=== Text segment ===

Reputation: 23
I have a series of timestamp representing a user's activity on a website. I want to distinguish these timestamps into sessions per user (defined as timestamps that are no more than 1800 seconds apart from each user). If possible I would like to add a column to my data set called session_nr. (eg. if the timestamps is more than 1800 sec apart or it is a new user the session number should increase.)
A sample dataset looks like this:
user_id date
58683 2015-08-01 07:18:13
58683 2015-08-01 07:18:19
58683 2015-08-01 07:18:33
58683 2015-08-01 07:18:43
58683 2015-08-01 07:18:51
58683 2015-08-01 07:18:58
The data is ordered with respect to each user and with respect to time.
Is there a way to loop through the users and the series of timestamps in R so that I can add a session number to each row in my data set??

=== Supplied information ===

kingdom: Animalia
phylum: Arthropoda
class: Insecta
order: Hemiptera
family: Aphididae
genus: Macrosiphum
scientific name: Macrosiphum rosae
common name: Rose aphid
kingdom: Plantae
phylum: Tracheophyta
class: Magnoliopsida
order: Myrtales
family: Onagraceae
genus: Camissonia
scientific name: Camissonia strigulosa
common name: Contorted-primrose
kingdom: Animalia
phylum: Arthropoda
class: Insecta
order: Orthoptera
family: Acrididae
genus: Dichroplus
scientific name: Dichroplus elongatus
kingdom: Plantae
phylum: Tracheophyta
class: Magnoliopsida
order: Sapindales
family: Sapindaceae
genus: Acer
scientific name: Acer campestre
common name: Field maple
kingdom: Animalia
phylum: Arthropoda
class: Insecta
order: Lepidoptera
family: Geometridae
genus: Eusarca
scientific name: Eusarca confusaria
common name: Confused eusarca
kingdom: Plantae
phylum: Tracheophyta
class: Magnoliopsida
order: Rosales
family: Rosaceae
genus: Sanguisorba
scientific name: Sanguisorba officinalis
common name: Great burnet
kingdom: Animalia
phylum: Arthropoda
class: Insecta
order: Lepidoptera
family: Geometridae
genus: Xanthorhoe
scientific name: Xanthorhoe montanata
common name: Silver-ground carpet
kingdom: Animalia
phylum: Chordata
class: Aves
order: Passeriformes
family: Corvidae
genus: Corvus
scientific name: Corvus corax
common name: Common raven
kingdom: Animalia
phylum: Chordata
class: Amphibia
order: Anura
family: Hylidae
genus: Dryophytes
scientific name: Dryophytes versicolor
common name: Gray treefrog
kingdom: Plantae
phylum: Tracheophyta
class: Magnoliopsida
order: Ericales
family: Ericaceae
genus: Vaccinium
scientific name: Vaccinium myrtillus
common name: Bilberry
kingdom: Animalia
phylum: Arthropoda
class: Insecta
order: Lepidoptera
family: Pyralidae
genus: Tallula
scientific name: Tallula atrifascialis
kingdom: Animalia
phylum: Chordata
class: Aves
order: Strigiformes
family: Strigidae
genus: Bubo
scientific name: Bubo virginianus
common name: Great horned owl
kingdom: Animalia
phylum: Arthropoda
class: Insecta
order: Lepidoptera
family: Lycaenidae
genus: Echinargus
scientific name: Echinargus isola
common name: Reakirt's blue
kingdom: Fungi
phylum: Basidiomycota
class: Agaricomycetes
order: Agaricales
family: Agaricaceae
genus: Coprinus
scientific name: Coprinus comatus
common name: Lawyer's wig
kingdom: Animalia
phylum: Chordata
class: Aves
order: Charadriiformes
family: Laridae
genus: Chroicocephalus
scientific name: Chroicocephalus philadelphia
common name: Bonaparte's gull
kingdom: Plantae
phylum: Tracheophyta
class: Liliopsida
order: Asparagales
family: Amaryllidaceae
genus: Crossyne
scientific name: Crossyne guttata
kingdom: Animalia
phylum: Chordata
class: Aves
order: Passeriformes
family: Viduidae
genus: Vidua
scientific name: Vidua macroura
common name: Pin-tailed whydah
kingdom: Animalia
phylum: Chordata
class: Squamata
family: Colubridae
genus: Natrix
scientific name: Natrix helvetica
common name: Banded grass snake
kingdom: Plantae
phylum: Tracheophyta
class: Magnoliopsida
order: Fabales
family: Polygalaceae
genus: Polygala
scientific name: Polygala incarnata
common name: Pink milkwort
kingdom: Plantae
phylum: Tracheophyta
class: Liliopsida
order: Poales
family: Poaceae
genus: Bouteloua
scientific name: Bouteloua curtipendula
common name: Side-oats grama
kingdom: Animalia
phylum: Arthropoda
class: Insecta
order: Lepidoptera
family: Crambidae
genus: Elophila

===

**Questions to answer**:
1. From the forum post on grouping timestamps into sessions, copy the passage from "Reputation: 23" to "number should increase.)" without any changes.
2. Answer these questions using the forum post on grouping timestamps into sessions.
(a) What is the largest gap in seconds allowed between timestamps of the same session?
(b) What name should the new column in the data set have?
(c) In which language does the poster want to loop through the users and timestamps?

**Per-task answers**:
1.
Reputation: 23
I have a series of timestamp representing a user's activity on a website. I want to distinguish these timestamps into sessions per user (defined as timestamps that are no more than 1800 seconds apart from each user). If possible I would like to add a column to my data set called session_nr. (eg. if the timestamps is more than 1800 sec apart or it is a new user the session number should increase.)

2.
(a) 1800 seconds
(b) session_nr
(c) R